Infatti, a risentire di questa scelta è l’unità della famiglia e in particolar modo i figli, sul cui futuro mamma e papà vogliono avere voce in capitolo. Ad esempio, a chi tocca la scelta della scuola che frequenteranno, decidendo se sia meglio pubblica o privata? Quali sono i fattori che influiscono e cosa accade se tra gli ex coniugi non c’è accordo? Proviamo a fare chiarezza su un tema delicato e che comporta dolorose liti sulla pelle dei più piccoli.
Le dispute nella scelta della scuola
Come spiegano gli psicologi, la separazione (o il divorzio) è per la famiglia un impoverimento affettivo ma anche economico dato che porta a scelte che non sempre tutelano i bambini. Quindi, ad esempio, capita che i genitori da soli non riescano più ad affrontare le spese affinché un figlio continui a frequentare un istituto privato: questo è solo un caso particolare ma spiega l’entità delle scelte a cui si va incontro se in ballo c’è il futuro scolastico dei più piccoli.
Ma come sciogliere il dilemma tra scuola (o anche università) pubblica e privata? E a chi tocca l’ultima parola se non c’è il consenso di entrambi? Il buon senso vorrebbe che i genitori pensino al bene dei figli ma spesso si arriva a delle battaglie giudiziarie.
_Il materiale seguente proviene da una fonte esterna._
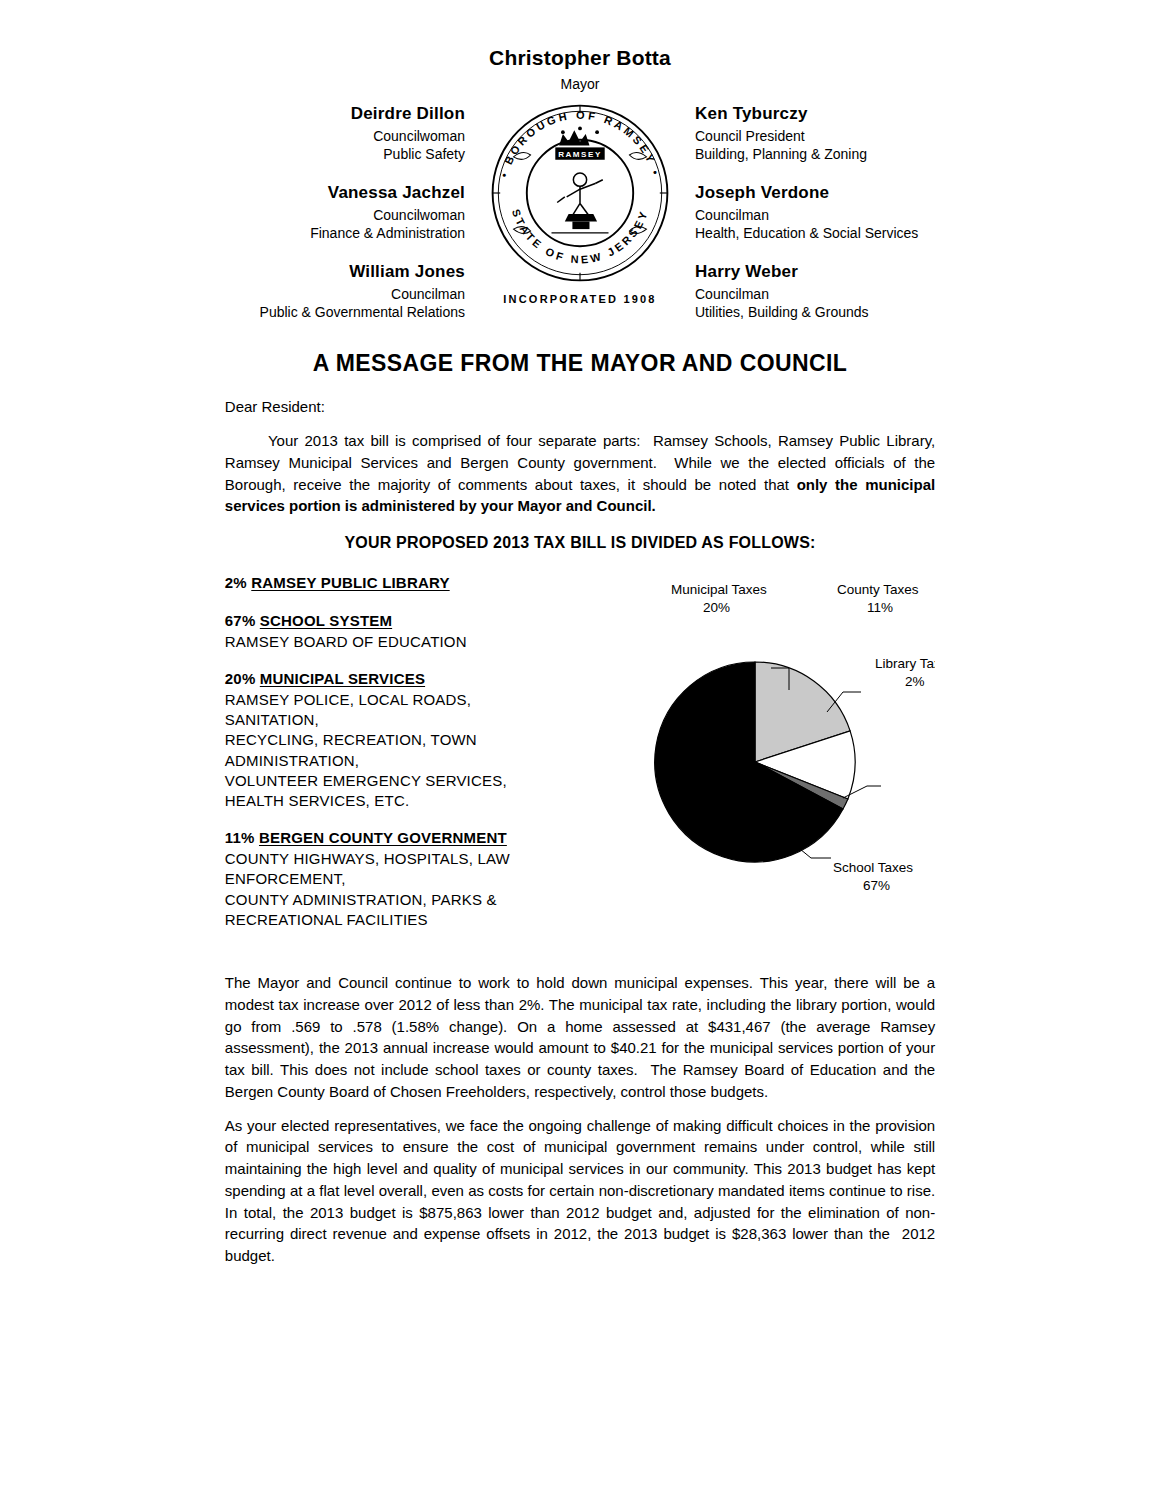Christopher Botta
Mayor
Deirdre Dillon
Councilwoman
Public Safety
Vanessa Jachzel
Councilwoman
Finance & Administration
William Jones
Councilman
Public & Governmental Relations
• BOROUGH OF RAMSEY • STATE OF NEW JERSEY RAMSEY
INCORPORATED 1908
Ken Tyburczy
Council President
Building, Planning & Zoning
Joseph Verdone
Councilman
Health, Education & Social Services
Harry Weber
Councilman
Utilities, Building & Grounds
A MESSAGE FROM THE MAYOR AND COUNCIL
Dear Resident:
Your 2013 tax bill is comprised of four separate parts: Ramsey Schools, Ramsey Public Library, Ramsey Municipal Services and Bergen County government. While we the elected officials of the Borough, receive the majority of comments about taxes, it should be noted that only the municipal services portion is administered by your Mayor and Council.
YOUR PROPOSED 2013 TAX BILL IS DIVIDED AS FOLLOWS:
2% RAMSEY PUBLIC LIBRARY
67% SCHOOL SYSTEM
RAMSEY BOARD OF EDUCATION
20% MUNICIPAL SERVICES
RAMSEY POLICE, LOCAL ROADS, SANITATION,
RECYCLING, RECREATION, TOWN ADMINISTRATION,
VOLUNTEER EMERGENCY SERVICES, HEALTH SERVICES, ETC.
11% BERGEN COUNTY GOVERNMENT
COUNTY HIGHWAYS, HOSPITALS, LAW ENFORCEMENT,
COUNTY ADMINISTRATION, PARKS & RECREATIONAL FACILITIES
Slices start at 12 o'clock going clockwise: Municipal 20% (0 -> 72deg) County 11% (72 -> 111.6deg) Library 2% (111.6 -> 118.8deg) School 67% (118.8 -> 360deg) Municipal Taxes 20% County Taxes 11% Library Taxes 2% School Taxes 67%
The Mayor and Council continue to work to hold down municipal expenses. This year, there will be a modest tax increase over 2012 of less than 2%. The municipal tax rate, including the library portion, would go from .569 to .578 (1.58% change). On a home assessed at $431,467 (the average Ramsey assessment), the 2013 annual increase would amount to $40.21 for the municipal services portion of your tax bill. This does not include school taxes or county taxes. The Ramsey Board of Education and the Bergen County Board of Chosen Freeholders, respectively, control those budgets.
As your elected representatives, we face the ongoing challenge of making difficult choices in the provision of municipal services to ensure the cost of municipal government remains under control, while still maintaining the high level and quality of municipal services in our community. This 2013 budget has kept spending at a flat level overall, even as costs for certain non-discretionary mandated items continue to rise. In total, the 2013 budget is $875,863 lower than 2012 budget and, adjusted for the elimination of non-recurring direct revenue and expense offsets in 2012, the 2013 budget is $28,363 lower than the 2012 budget.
La presentazione dell’istanza
La scelta tra scuola pubblica o privata deve tenere conto delle possibilità economiche dei partner, dal momento che in linea di massima non si può presumere che la qualità di una sia maggiore rispetto all’altra.
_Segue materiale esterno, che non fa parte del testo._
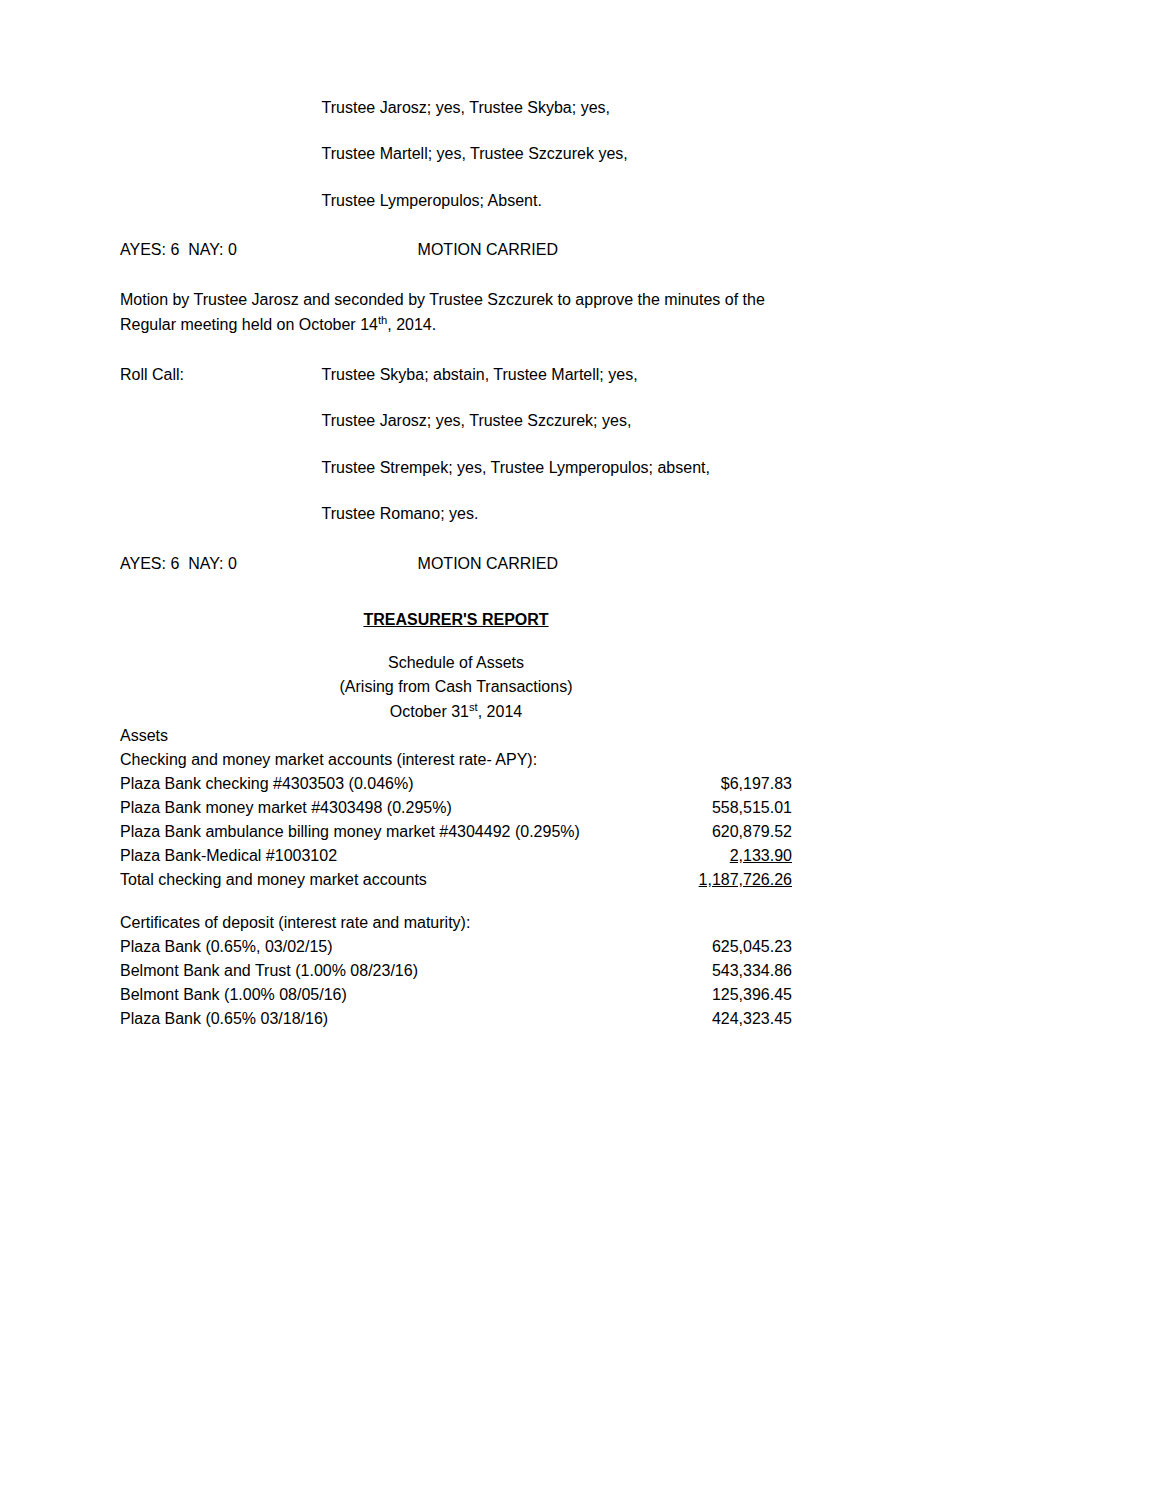Trustee Jarosz; yes, Trustee Skyba; yes,
Trustee Martell; yes, Trustee Szczurek yes,
Trustee Lymperopulos; Absent.
AYES: 6 NAY: 0
MOTION CARRIED
Motion by Trustee Jarosz and seconded by Trustee Szczurek to approve the minutes of the Regular meeting held on October 14th, 2014.
Roll Call:
Trustee Skyba; abstain, Trustee Martell; yes,
Trustee Jarosz; yes, Trustee Szczurek; yes,
Trustee Strempek; yes, Trustee Lymperopulos; absent,
Trustee Romano; yes.
AYES: 6 NAY: 0
MOTION CARRIED
TREASURER'S REPORT
Schedule of Assets
(Arising from Cash Transactions)
October 31st, 2014
| Assets | |
| Checking and money market accounts (interest rate- APY): | |
| Plaza Bank checking #4303503 (0.046%) | $6,197.83 |
| Plaza Bank money market #4303498 (0.295%) | 558,515.01 |
| Plaza Bank ambulance billing money market #4304492 (0.295%) | 620,879.52 |
| Plaza Bank-Medical #1003102 | 2,133.90 |
| Total checking and money market accounts | 1,187,726.26 |
| Certificates of deposit (interest rate and maturity): | |
| Plaza Bank (0.65%, 03/02/15) | 625,045.23 |
| Belmont Bank and Trust (1.00% 08/23/16) | 543,334.86 |
| Belmont Bank (1.00% 08/05/16) | 125,396.45 |
| Plaza Bank (0.65% 03/18/16) | 424,323.45 |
In caso di mancato consenso, la decisione spetta a un giudice che opta di solito per un istituto o ateneo pubblico, fatte salve le esigenze particolari del caso. Infatti, a meno di lampanti controindicazioni, il tribunale decide in osservanza dei canoni dell’ordinamento che riconosce le scuole pubbliche come più idonee allo sviluppo culturale.
Non solo: secondo l’articolo 33 della Costituzione, le statali esprimerebbero al meglio il sistema di istruzione nazionale e godono del carattere di “neutralità” che consente di non orientare indebitamente il percorso del minore.
Comunque, il giudice non cerca una terza soluzione rispetto a quelle paventate dai genitori ma decide quale delle due faccia di più gli interessi del bambino. I casi particolari Insomma, se i contendenti non sono d’accordo interviene il cosiddetto “terzo genitore” che, fissata una udienza, ascolta le parti: nel caso in cui il minore abbia più di 12 anni anche il suo parere sarà vincolante nella scelta.
Ovviamente, presentare l’istanza a un giudice è una sconfitta per i genitori che mostrano di non saper scegliere assieme e delegano un terzo che, nonostante il buon senso, non conosce bene le dinamiche familiari.
Tuttavia, il magistrato tende a preferire la scuola pubblica perché è gratuita, garantisce un’educazione pluralistica e lontana da modelli culturali di parte; un istituto privato può essere privilegiato in situazioni eccezionali se è particolarmente indicato per il minore, se si vuole preservare la sua continuità didattica (terminare gli studi dove li ha cominciati) o se offre un percorso di studi che altri non hanno.